Input records:
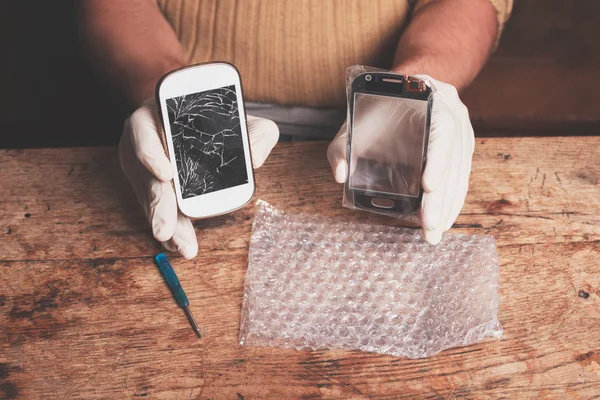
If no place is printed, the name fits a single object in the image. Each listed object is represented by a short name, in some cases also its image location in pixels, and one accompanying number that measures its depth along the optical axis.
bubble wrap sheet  0.67
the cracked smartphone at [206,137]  0.72
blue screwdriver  0.69
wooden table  0.63
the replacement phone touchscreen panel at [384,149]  0.70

Exercise details:
Please give the data again unaltered, leaving out any images.

Output of the exercise:
If no place is printed, the name fits a single object in the image. Each listed object is represented by a short name, in some cases also its image location in pixels, and one accompanying number that measures its depth along the optical axis.
bubble wrap sheet  0.67
the cracked smartphone at [206,137]  0.72
blue screwdriver  0.69
wooden table  0.63
the replacement phone touchscreen panel at [384,149]  0.70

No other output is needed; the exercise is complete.